— WHAT TO WORK ON —
Copy every record verbatim but exclude the pictures.

— MATERIAL FOR THE TASK —
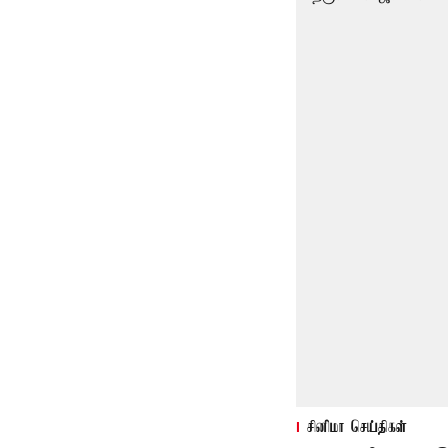
சினிமா செய்திகள்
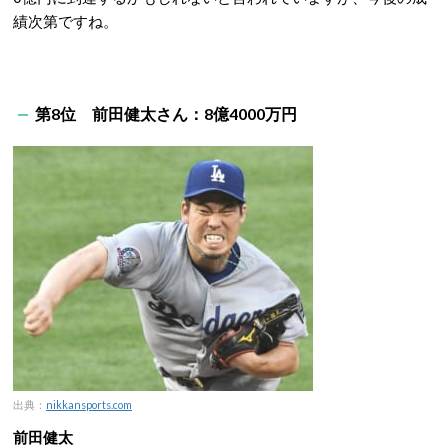
績次第ですね。
第8位 前田健太さん：8億4000万円
出典：
nikkansports.com
前田健太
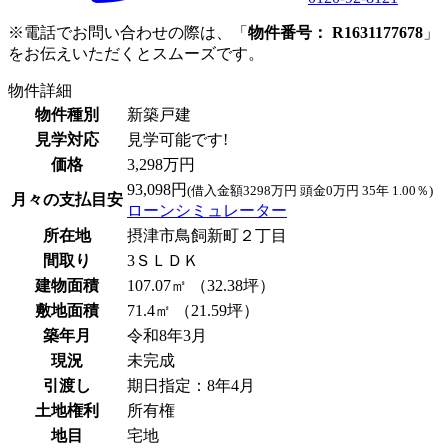
※電話でお問い合わせの際は、「
物件番号： R1631177678
」
をお伝えいただくとスムーズです。
物件詳細
物件種別
新築戸建
見学対応
見学可能です!
価格
3,298万円
93,098円
(借入金額3298万円 頭金0万円 35年 1.00％)
月々の支払目安
ローンシミュレーター
所在地
摂津市鳥飼新町２丁目
間取り
3ＳＬＤＫ
建物面積
107.07㎡ （32.38坪）
敷地面積
71.4㎡ （21.59坪）
築年月
令和8年3月
現況
未完成
引渡し
期日指定：8年4月
土地権利
所有権
地目
宅地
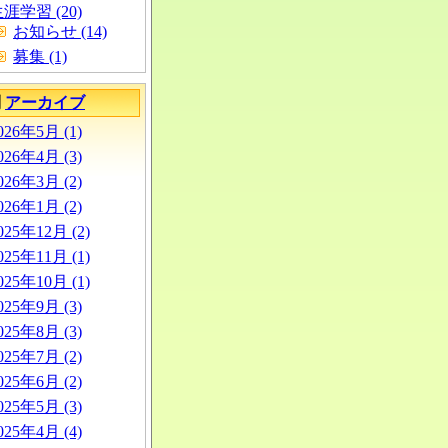
涯学習 (20)
お知らせ (14)
募集 (1)
別
アーカイブ
026年5月 (1)
026年4月 (3)
026年3月 (2)
026年1月 (2)
025年12月 (2)
025年11月 (1)
025年10月 (1)
025年9月 (3)
025年8月 (3)
025年7月 (2)
025年6月 (2)
025年5月 (3)
025年4月 (4)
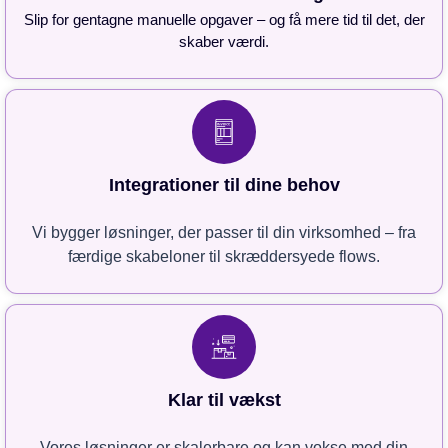
Slip for gentagne manuelle opgaver – og få mere tid til det, der
skaber værdi.
Integrationer til dine behov
Vi bygger løsninger, der passer til din virksomhed – fra
færdige skabeloner til skræddersyede flows.
Klar til vækst
Vores løsninger er skalerbare og kan vokse med din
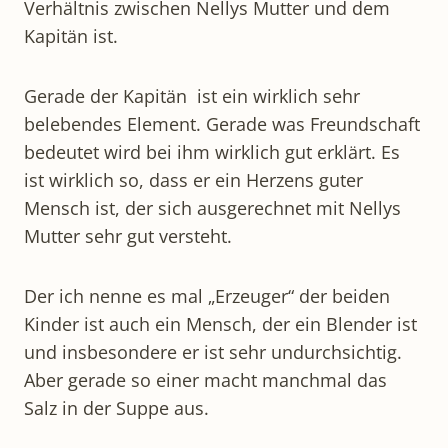
Verhältnis zwischen Nellys Mutter und dem
Kapitän ist.
Gerade der Kapitän ist ein wirklich sehr
belebendes Element. Gerade was Freundschaft
bedeutet wird bei ihm wirklich gut erklärt. Es
ist wirklich so, dass er ein Herzens guter
Mensch ist, der sich ausgerechnet mit Nellys
Mutter sehr gut versteht.
Der ich nenne es mal „Erzeuger“ der beiden
Kinder ist auch ein Mensch, der ein Blender ist
und insbesondere er ist sehr undurchsichtig.
Aber gerade so einer macht manchmal das
Salz in der Suppe aus.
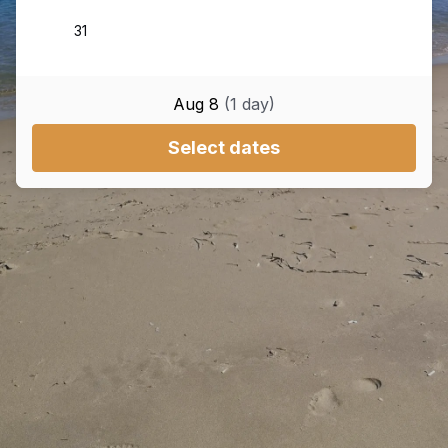
Aug 8
(
1
day
)
Select dates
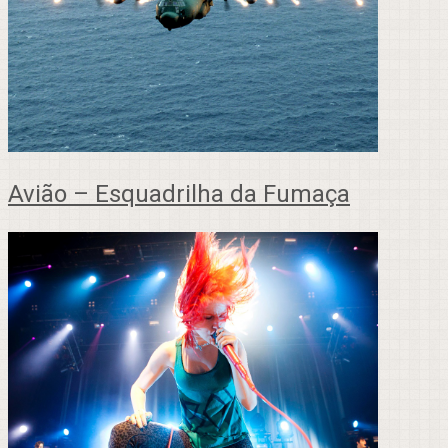
Avião – Esquadrilha da Fumaça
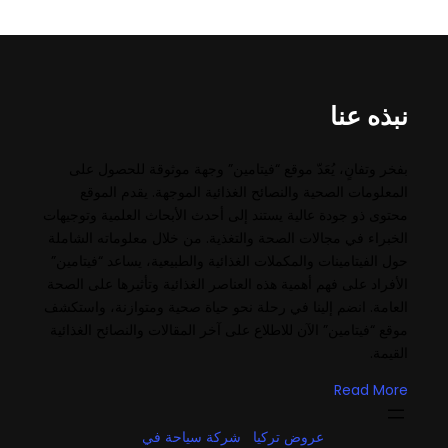
نبذه عنا
بفخر وتفانٍ، يُعَدّ موقع “فيتامين” وجهة موثوقة للحصول على
المعلومات الصحية والنصائح الغذائية الموجهة. يقدم الموقع
محتوى ذو جودة عالية يستند إلى أحدث الأبحاث العلمية وتوجيهات
الخبراء في مجالات الصحة والتغذية. من خلال معلوماته الشاملة
حول الفيتامينات والمكملات الغذائية والطبيعية، يساعد “فيتامين”
الأفراد على فهم أهمية هذه العناصر الغذائية وتأثيرها على الصحة
العامة. انضم إلينا في رحلة نحو حياة صحية ومتوازنة، واستكشف
موقع “فيتامين” الآن للاطلاع على آخر المقالات والنصائح الغذائية
القيمة.
Read More
عروض تركيا
شركة سياحة في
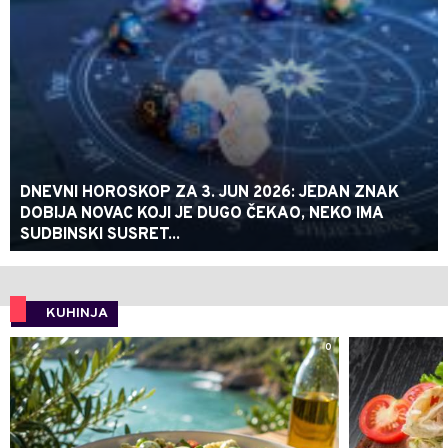
DNEVNI HOROSKOP ZA 3. JUN 2026: JEDAN ZNAK
DOBIJA NOVAC KOJI JE DUGO ČEKAO, NEKO IMA
SUDBINSKI SUSRET...
KUHINJA
0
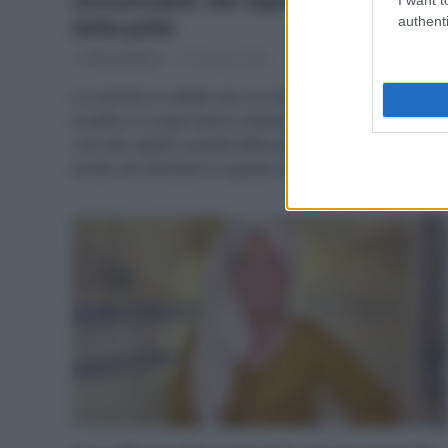
immancabili, dai capelli alla cura
authenti
della pelle
Di
Tessa Gelisio
25 Giugno 2024
La cosmesi in estate non va mai sottovalutata, perché
la pelle e il corpo hanno necessità specifiche. Dalla
cura dei capelli a quella della pelle, ecco 10 prodotti
ecobio da utilizzare in questa stagione.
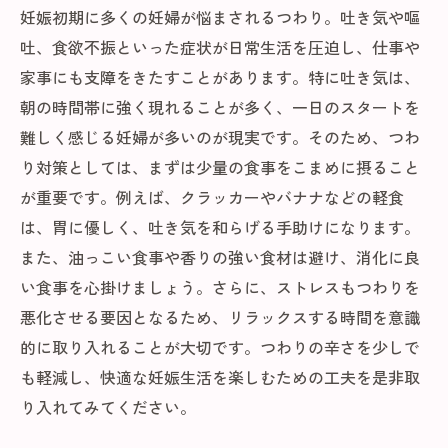
妊娠初期に多くの妊婦が悩まされるつわり。吐き気や嘔
吐、食欲不振といった症状が日常生活を圧迫し、仕事や
家事にも支障をきたすことがあります。特に吐き気は、
朝の時間帯に強く現れることが多く、一日のスタートを
難しく感じる妊婦が多いのが現実です。そのため、つわ
り対策としては、まずは少量の食事をこまめに摂ること
が重要です。例えば、クラッカーやバナナなどの軽食
は、胃に優しく、吐き気を和らげる手助けになります。
また、油っこい食事や香りの強い食材は避け、消化に良
い食事を心掛けましょう。さらに、ストレスもつわりを
悪化させる要因となるため、リラックスする時間を意識
的に取り入れることが大切です。つわりの辛さを少しで
も軽減し、快適な妊娠生活を楽しむための工夫を是非取
り入れてみてください。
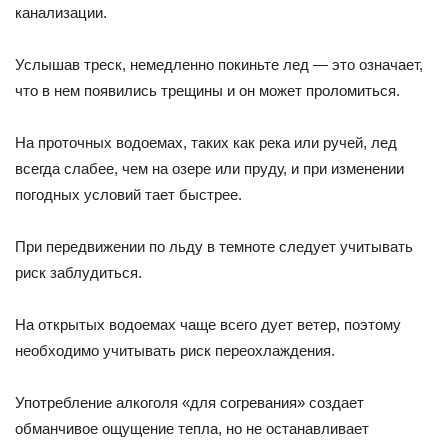
канализации.
Услышав треск, немедленно покиньте лед — это означает,
что в нем появились трещины и он может проломиться.
На проточных водоемах, таких как река или ручей, лед
всегда слабее, чем на озере или пруду, и при изменении
погодных условий тает быстрее.
При передвижении по льду в темноте следует учитывать
риск заблудиться.
На открытых водоемах чаще всего дует ветер, поэтому
необходимо учитывать риск переохлаждения.
Употребление алкоголя «для согревания» создает
обманчивое ощущение тепла, но не останавливает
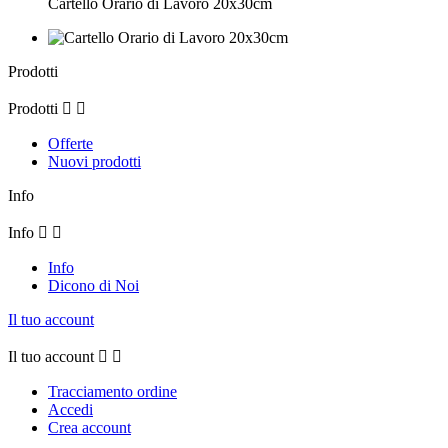
Cartello Orario di Lavoro 20x30cm
Prodotti
Prodotti


Offerte
Nuovi prodotti
Info
Info


Info
Dicono di Noi
Il tuo account
Il tuo account


Tracciamento ordine
Accedi
Crea account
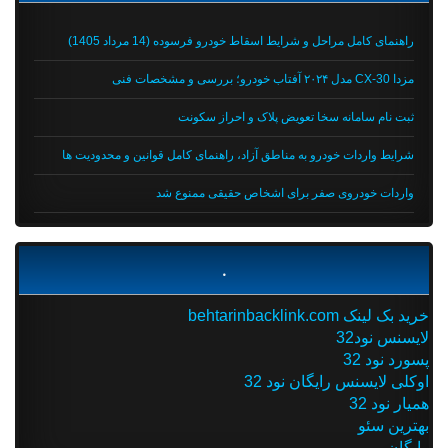
راهنمای کامل مراحل و شرایط اسقاط خودرو فرسوده (14 مرداد 1405)
مزدا CX-30 مدل ۲۰۲۴ آفتاب خودرو؛ بررسی و مشخصات فنی
ثبت نام سامانه سخا تعویض پلاک و احراز سکونت
شرایط واردات خودرو به مناطق آزاد، راهنمای کامل قوانین و محدودیت ها
واردات خودروی صفر برای اشخاص حقیقی ممنوع شد
.
خرید بک لینک behtarinbacklink.com
لایسنس نود32
پسورد نود 32
اوکلی لایسنس رایگان نود 32
همیار نود 32
بهترین سئو
رایگان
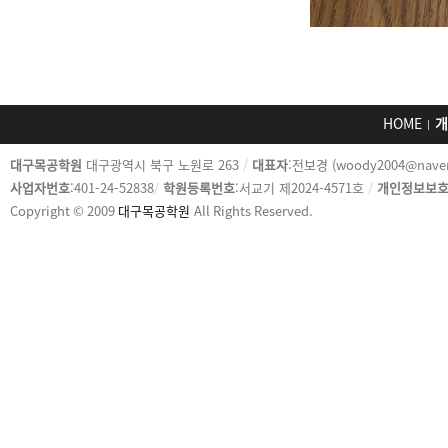
HOME
개
카
대구목공학원
대구광역시 북구 노원로 263
/
대표자
:전보경 (woody2004@nave
피
사업자번호
:401-24-52838
/
학원등록번호
:서교기 제2024-4571호
/
개인정보보
라
Copyright © 2009
대구목공학원
All Rights Reserved.
이
트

— OUTPUT FOR THIS TASK —
சினிமா செய்திகள்
績次第ですね。
第8位 前田健太さん：8億4000万円
出典：
nikkansports.com
前田健太
※電話でお問い合わせの際は、「
物件番号： R1631177678
」
をお伝えいただくとスムーズです。
物件詳細
物件種別
新築戸建
見学対応
見学可能です!
価格
3,298万円
93,098円
(借入金額3298万円 頭金0万円 35年 1.00％)
月々の支払目安
ローンシミュレーター
所在地
摂津市鳥飼新町２丁目
間取り
3ＳＬＤＫ
建物面積
107.07㎡ （32.38坪）
敷地面積
71.4㎡ （21.59坪）
築年月
令和8年3月
現況
未完成
引渡し
期日指定：8年4月
土地権利
所有権
地目
宅地
涯学習 (20)
お知らせ (14)
募集 (1)
別
アーカイブ
026年5月 (1)
026年4月 (3)
026年3月 (2)
026年1月 (2)
025年12月 (2)
025年11月 (1)
025年10月 (1)
025年9月 (3)
025年8月 (3)
025年7月 (2)
025年6月 (2)
025年5月 (3)
025年4月 (4)
Slip for gentagne manuelle opgaver – og få mere tid til det, der
skaber værdi.
Integrationer til dine behov
Vi bygger løsninger, der passer til din virksomhed – fra
færdige skabeloner til skræddersyede flows.
Klar til vækst
Vores løsninger er skalerbare og kan vokse med din
Verhältnis zwischen Nellys Mutter und dem
Kapitän ist.
Gerade der Kapitän ist ein wirklich sehr
belebendes Element. Gerade was Freundschaft
bedeutet wird bei ihm wirklich gut erklärt. Es
ist wirklich so, dass er ein Herzens guter
Mensch ist, der sich ausgerechnet mit Nellys
Mutter sehr gut versteht.
Der ich nenne es mal „Erzeuger“ der beiden
Kinder ist auch ein Mensch, der ein Blender ist
und insbesondere er ist sehr undurchsichtig.
Aber gerade so einer macht manchmal das
Salz in der Suppe aus.
Aug 8
(
1
day
)
Select dates
Avião – Esquadrilha da Fumaça
نبذه عنا
بفخر وتفانٍ، يُعَدّ موقع “فيتامين” وجهة موثوقة للحصول على
المعلومات الصحية والنصائح الغذائية الموجهة. يقدم الموقع
محتوى ذو جودة عالية يستند إلى أحدث الأبحاث العلمية وتوجيهات
الخبراء في مجالات الصحة والتغذية. من خلال معلوماته الشاملة
حول الفيتامينات والمكملات الغذائية والطبيعية، يساعد “فيتامين”
الأفراد على فهم أهمية هذه العناصر الغذائية وتأثيرها على الصحة
العامة. انضم إلينا في رحلة نحو حياة صحية ومتوازنة، واستكشف
موقع “فيتامين” الآن للاطلاع على آخر المقالات والنصائح الغذائية
القيمة.
Read More
عروض تركيا
شركة سياحة في
DNEVNI HOROSKOP ZA 3. JUN 2026: JEDAN ZNAK
DOBIJA NOVAC KOJI JE DUGO ČEKAO, NEKO IMA
SUDBINSKI SUSRET...
KUHINJA
0
immancabili, dai capelli alla cura
authenti
della pelle
Di
Tessa Gelisio
25 Giugno 2024
La cosmesi in estate non va mai sottovalutata, perché
la pelle e il corpo hanno necessità specifiche. Dalla
cura dei capelli a quella della pelle, ecco 10 prodotti
ecobio da utilizzare in questa stagione.
妊娠初期に多くの妊婦が悩まされるつわり。吐き気や嘔
吐、食欲不振といった症状が日常生活を圧迫し、仕事や
家事にも支障をきたすことがあります。特に吐き気は、
朝の時間帯に強く現れることが多く、一日のスタートを
難しく感じる妊婦が多いのが現実です。そのため、つわ
り対策としては、まずは少量の食事をこまめに摂ること
が重要です。例えば、クラッカーやバナナなどの軽食
は、胃に優しく、吐き気を和らげる手助けになります。
また、油っこい食事や香りの強い食材は避け、消化に良
い食事を心掛けましょう。さらに、ストレスもつわりを
悪化させる要因となるため、リラックスする時間を意識
的に取り入れることが大切です。つわりの辛さを少しで
も軽減し、快適な妊娠生活を楽しむための工夫を是非取
り入れてみてください。
канализации.
Услышав треск, немедленно покиньте лед — это означает,
что в нем появились трещины и он может проломиться.
На проточных водоемах, таких как река или ручей, лед
всегда слабее, чем на озере или пруду, и при изменении
погодных условий тает быстрее.
При передвижении по льду в темноте следует учитывать
риск заблудиться.
На открытых водоемах чаще всего дует ветер, поэтому
необходимо учитывать риск переохлаждения.
Употребление алкоголя «для согревания» создает
обманчивое ощущение тепла, но не останавливает
Cartello Orario di Lavoro 20x30cm
Prodotti
Prodotti


Offerte
Nuovi prodotti
Info
Info


Info
Dicono di Noi
Il tuo account
Il tuo account


Tracciamento ordine
Accedi
Crea account
راهنمای کامل مراحل و شرایط اسقاط خودرو فرسوده (14 مرداد 1405)
مزدا CX-30 مدل ۲۰۲۴ آفتاب خودرو؛ بررسی و مشخصات فنی
ثبت نام سامانه سخا تعویض پلاک و احراز سکونت
شرایط واردات خودرو به مناطق آزاد، راهنمای کامل قوانین و محدودیت ها
واردات خودروی صفر برای اشخاص حقیقی ممنوع شد
.
خرید بک لینک behtarinbacklink.com
لایسنس نود32
پسورد نود 32
اوکلی لایسنس رایگان نود 32
همیار نود 32
بهترین سئو
رایگان
HOME
개
카
대구목공학원
대구광역시 북구 노원로 263
/
대표자
:전보경 (woody2004@nave
피
사업자번호
:401-24-52838
/
학원등록번호
:서교기 제2024-4571호
/
개인정보보
라
Copyright © 2009
대구목공학원
All Rights Reserved.
이
트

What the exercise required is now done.